Social-oriented influencers have gained importance: heroes, celebrities, and key opinion leaders (KOL).
KOLs promote products and influence sales, representing the main pillars of the Chinese marketing strategy. As we saw from live streaming, their relevance has grown during these challenging months.
Brands collaborate with KOLs who offer high-quality content and engaging experiences to users, providing an authentic and engaging story with the aim of compensating the decline of traditional digital advertising.
China witnesses a 117 % spike in lipstick sales this year during the important shopping season. It may appear counterintuitive, but KOLs are helping beauty brands to create a direct connection with their customers. Even though they cannot show their lipstick, consumers are looking forward to these purchases also for celebrating together and new trends are on the rise, such as custom lipsticks.
Social commerce is the future of retail in China. The latest Chinese platform for KOLs is the “Little Red Book” app. According to the social media agency WalktheChat, it is the number 1 ranking cross-border e-commerce app in China; a hybrid between social media and e-commerce.
It is a consumer-to-consumer platform, where consumers can discover and buy international products based on trusted user-generated content, via product review tutorials, blog posts, live streaming, and other innovative ways to boost online user numbers.
Louis Vuitton was the first luxury brand to launch an official account on Little Red Book with 130.000 followers.
Their live-streaming debut on Little Red Book was further proof of the brand’s strategy to invest deeply in the platform while also trying out a new type of shopping experience to suit the virus crisis.
They have had a quick adoption to the market and as a result, their live stream has created a positive engagement from viewers, garnering over 152.000 page views with an overflow of comments.
Now the majority of luxury brands are active in “A Little Red Book”.

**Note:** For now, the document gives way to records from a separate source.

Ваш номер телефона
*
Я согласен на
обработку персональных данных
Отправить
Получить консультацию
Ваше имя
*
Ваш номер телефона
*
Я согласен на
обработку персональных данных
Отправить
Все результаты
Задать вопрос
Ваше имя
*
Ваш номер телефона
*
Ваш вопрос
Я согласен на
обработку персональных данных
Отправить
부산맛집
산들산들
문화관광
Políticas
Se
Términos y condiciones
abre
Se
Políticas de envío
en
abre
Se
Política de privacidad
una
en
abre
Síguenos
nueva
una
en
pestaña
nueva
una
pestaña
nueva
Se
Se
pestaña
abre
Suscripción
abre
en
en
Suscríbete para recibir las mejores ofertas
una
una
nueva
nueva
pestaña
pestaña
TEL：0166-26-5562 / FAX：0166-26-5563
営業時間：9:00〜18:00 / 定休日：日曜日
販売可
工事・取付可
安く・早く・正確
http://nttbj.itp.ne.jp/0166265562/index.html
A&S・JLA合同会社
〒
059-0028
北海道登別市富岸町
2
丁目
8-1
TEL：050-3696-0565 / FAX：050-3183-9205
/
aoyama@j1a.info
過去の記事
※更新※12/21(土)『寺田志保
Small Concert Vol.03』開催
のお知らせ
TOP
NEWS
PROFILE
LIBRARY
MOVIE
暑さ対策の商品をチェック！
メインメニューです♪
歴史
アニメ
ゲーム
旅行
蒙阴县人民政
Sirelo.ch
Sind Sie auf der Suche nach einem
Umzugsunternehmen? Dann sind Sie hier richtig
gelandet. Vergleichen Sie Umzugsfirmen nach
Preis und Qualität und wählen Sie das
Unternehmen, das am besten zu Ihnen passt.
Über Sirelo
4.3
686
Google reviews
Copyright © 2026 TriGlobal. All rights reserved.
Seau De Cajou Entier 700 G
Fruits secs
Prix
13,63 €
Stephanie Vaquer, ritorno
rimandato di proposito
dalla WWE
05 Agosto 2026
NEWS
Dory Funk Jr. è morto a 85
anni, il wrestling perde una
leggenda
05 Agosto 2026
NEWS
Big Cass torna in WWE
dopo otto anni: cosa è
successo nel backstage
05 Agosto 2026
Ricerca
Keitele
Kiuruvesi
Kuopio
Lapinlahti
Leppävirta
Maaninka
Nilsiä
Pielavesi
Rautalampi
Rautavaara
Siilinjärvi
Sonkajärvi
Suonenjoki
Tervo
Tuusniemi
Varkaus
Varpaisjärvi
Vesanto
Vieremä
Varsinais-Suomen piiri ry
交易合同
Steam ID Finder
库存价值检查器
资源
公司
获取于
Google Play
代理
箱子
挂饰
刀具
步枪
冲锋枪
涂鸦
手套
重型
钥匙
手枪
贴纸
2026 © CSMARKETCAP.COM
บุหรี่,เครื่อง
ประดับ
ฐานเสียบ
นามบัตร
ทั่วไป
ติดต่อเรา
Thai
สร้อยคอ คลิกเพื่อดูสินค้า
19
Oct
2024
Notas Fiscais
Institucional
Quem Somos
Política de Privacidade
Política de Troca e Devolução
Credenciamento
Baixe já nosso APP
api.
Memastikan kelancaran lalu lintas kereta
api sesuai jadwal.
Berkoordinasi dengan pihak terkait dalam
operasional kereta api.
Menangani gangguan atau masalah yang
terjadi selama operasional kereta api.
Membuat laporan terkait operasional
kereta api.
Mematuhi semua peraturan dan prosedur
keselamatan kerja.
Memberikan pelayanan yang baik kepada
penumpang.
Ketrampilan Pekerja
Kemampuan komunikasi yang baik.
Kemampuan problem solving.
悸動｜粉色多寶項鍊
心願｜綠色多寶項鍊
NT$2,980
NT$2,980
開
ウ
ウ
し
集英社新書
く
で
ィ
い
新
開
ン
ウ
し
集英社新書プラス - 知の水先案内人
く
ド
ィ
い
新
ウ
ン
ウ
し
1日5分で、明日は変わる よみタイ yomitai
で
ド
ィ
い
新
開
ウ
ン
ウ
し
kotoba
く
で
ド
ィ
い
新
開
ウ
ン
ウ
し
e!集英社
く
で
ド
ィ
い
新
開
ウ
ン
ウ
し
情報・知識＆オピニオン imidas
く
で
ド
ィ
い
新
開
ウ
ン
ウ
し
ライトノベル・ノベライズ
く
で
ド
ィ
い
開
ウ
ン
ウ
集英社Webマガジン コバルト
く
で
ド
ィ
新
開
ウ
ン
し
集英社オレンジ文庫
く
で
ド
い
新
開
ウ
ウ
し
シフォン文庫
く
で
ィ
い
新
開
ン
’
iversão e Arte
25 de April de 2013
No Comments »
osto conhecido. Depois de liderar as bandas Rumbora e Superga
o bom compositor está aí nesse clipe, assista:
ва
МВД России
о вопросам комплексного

During the lockdown, many Chinese companies have created a sales-strategy through discounts to cope with the crisis and the stores closed. For instance, as Reuters states, Alibaba has given 10 million discount coupons for 10.000 retailers.
Retail stores reopened on March 13th, and Ikea Wuhan opened on April 21st. Education has been resumed in “low-risk infection” provinces: having masks and checking the temperature. Also, over 95% of large enterprises resumed production.
Although many actors are talking about the Revenge Spending to happen in China, it seems the recovery will be not immediate. According to Hylink Digital Solutions, the 100% recovery is expected in June 2020.
COVID-19 is getting enterprises to finally pay attention to digital transformation. From cloud contact centres to warehouse automation, to autonomous delivery, to endpoint security; the future is moving forward out of necessity.